Nesta quinta-feira, 24, ela foi chamada para abrir um veículo, próximo à rodoviária de Iguatu, e fazer uma chave decodificada de um Pálio. Em mais um dia de trabalho, percebeu a desconfiança da dona do veículo. O serviço demorou cerca de 30 minutos.
“Quem é que vai fazer a codificação?”; “O homem não veio?” São frases preconceituosas que Leda sempre escuta quando chega em seu carro com as máquinas e ferramentas para prestar o serviço. “Eu reajo com naturalidade”, contou. “Depois de concluído o trabalho, recebo agradecimento, os clientes mudam totalmente”.
Preconceito
Para ela, a desconfiança é fruto de um preconceito arraigado na cultura machista. No serviço mais recente, a dona do carro chegou a explicar o que era para fazer, segundo orientação que recebeu de um mecânico. “Ela chamou um rapaz para olhar eu trabalhar, mas no fim deu tudo certo”, pontuou. “O que ela queria que eu fizesse estava errado”.

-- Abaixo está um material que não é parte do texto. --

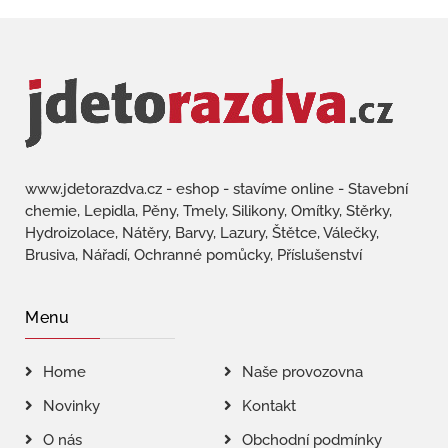
www.jdetorazdva.cz - eshop - stavíme online - Stavební
chemie, Lepidla, Pěny, Tmely, Silikony, Omítky, Stěrky,
Hydroizolace, Nátěry, Barvy, Lazury, Štětce, Válečky,
Brusiva, Nářadí, Ochranné pomůcky, Příslušenství
Menu
Home
Naše provozovna
Novinky
Kontakt
O nás
Obchodní podmínky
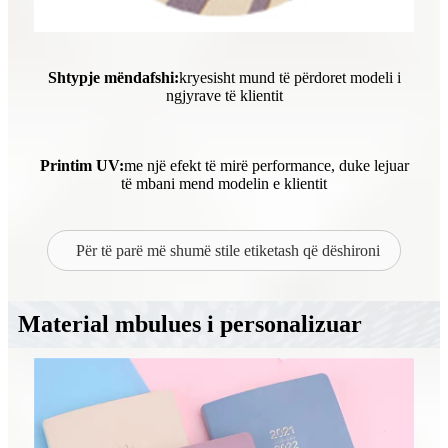
Shtypje mëndafshi:
kryesisht mund të përdoret modeli i
ngjyrave të klientit
Printim UV:
me një efekt të mirë performance, duke lejuar
të mbani mend modelin e klientit
Për të parë më shumë stile etiketash që dëshironi
Material mbulues i personalizuar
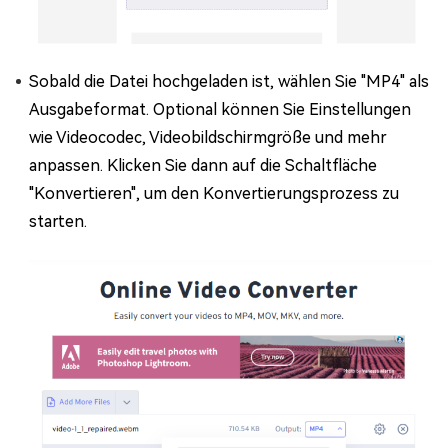
Sobald die Datei hochgeladen ist, wählen Sie "MP4" als
Ausgabeformat. Optional können Sie Einstellungen
wie Videocodec, Videobildschirmgröße und mehr
anpassen. Klicken Sie dann auf die Schaltfläche
"Konvertieren", um den Konvertierungsprozess zu
starten.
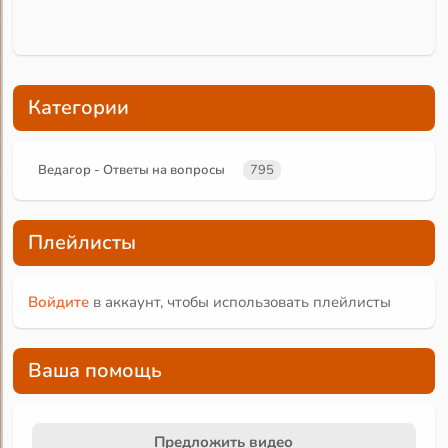
Категории
Ведагор - Ответы на вопросы
795
Плейлисты
Войдите
в аккаунт, чтобы использовать плейлисты
Ваша помощь
Предложить видео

O preconceito não ocorre apenas entre os clientes. No seio familiar, Leda também enfrentou queixas. “Como é que você é uma professora e vai fazer serviço de homem?”, questionaram parentes, segundo relato da chaveira. Leda é formada em Letras e tem especialização em Psicopedagogia.
Há ainda aqueles que pensam e expressam que Leda seria uma ‘mulher masculinizada’ e às vezes ela explica: “Sou mulher, feminina, fui casada e tive filhos”.
Chaveira
Ao acompanhar um parente em viagem de tratamento a Fortaleza, Leda passou em frente a uma loja especializada em venda de máquinas e matrizes de chaves. “Decidi comprar”, contou. “Foi por acaso”.
Leda viu que somente trabalhar com cópias de chaves não dava retorno financeiro e decidiu em 2018 ir a São Paulo fazer um curso especializado em codificação de chaves automotivas, abertura de veículos, controle de chaves canivetes.
“Vi que havia carência desse serviço especializado em Iguatu”, disse. “Há dois ou três profissionais, mas que só fazem serviço mais simples”. O esforço de Leda é comprar uma máquina eletrônica para atender a demanda de veículos cada vez mais modernos e computadorizados.
O serviço especializado varia entre R$ 180,00 a R$ 1.500,00 – dependendo do tipo e do ano do veículo.
Carreira profissional
Leda nasceu no entorno da Lagoa de Iguatu, filha de pais pobres, agricultor e dona de casa. Trabalhou em atividades comerciais em Iguatu – venda e controle de armas de fogo; expositora de mercadorias; e operadora de caixa.
Fez concurso público e em 1989 entrou para a carreira de magistério na rede municipal de ensino, lecionando no Colégio Padre Januário Campos (Municipal) e João Paulino de Araújo.
Trabalhou até 2014 quando se aposentou. “Não quis ficar parada e acho que o trabalho nos dá honra e enquanto puder vou continuar trabalhando porque Deus nos colocou aqui para fazermos algo, o bem”, entende. “Nas horas vagas, cuido de casa, faço comida e vou levando a vida, fluindo. Hoje estou aqui, faço isso, mas amanhã posso estar ali e ter outra atividade profissional”.
Inquieta, Leda já faz curso para ser corretora de imóveis e estuda violão. “Quando criança tinha o sonho de ser médica ou artista, mas quem nasce em família pobre não tem escolha”, frisou. “Sou feliz no que faço e trabalho com amor, quero ocupar sempre a mente”.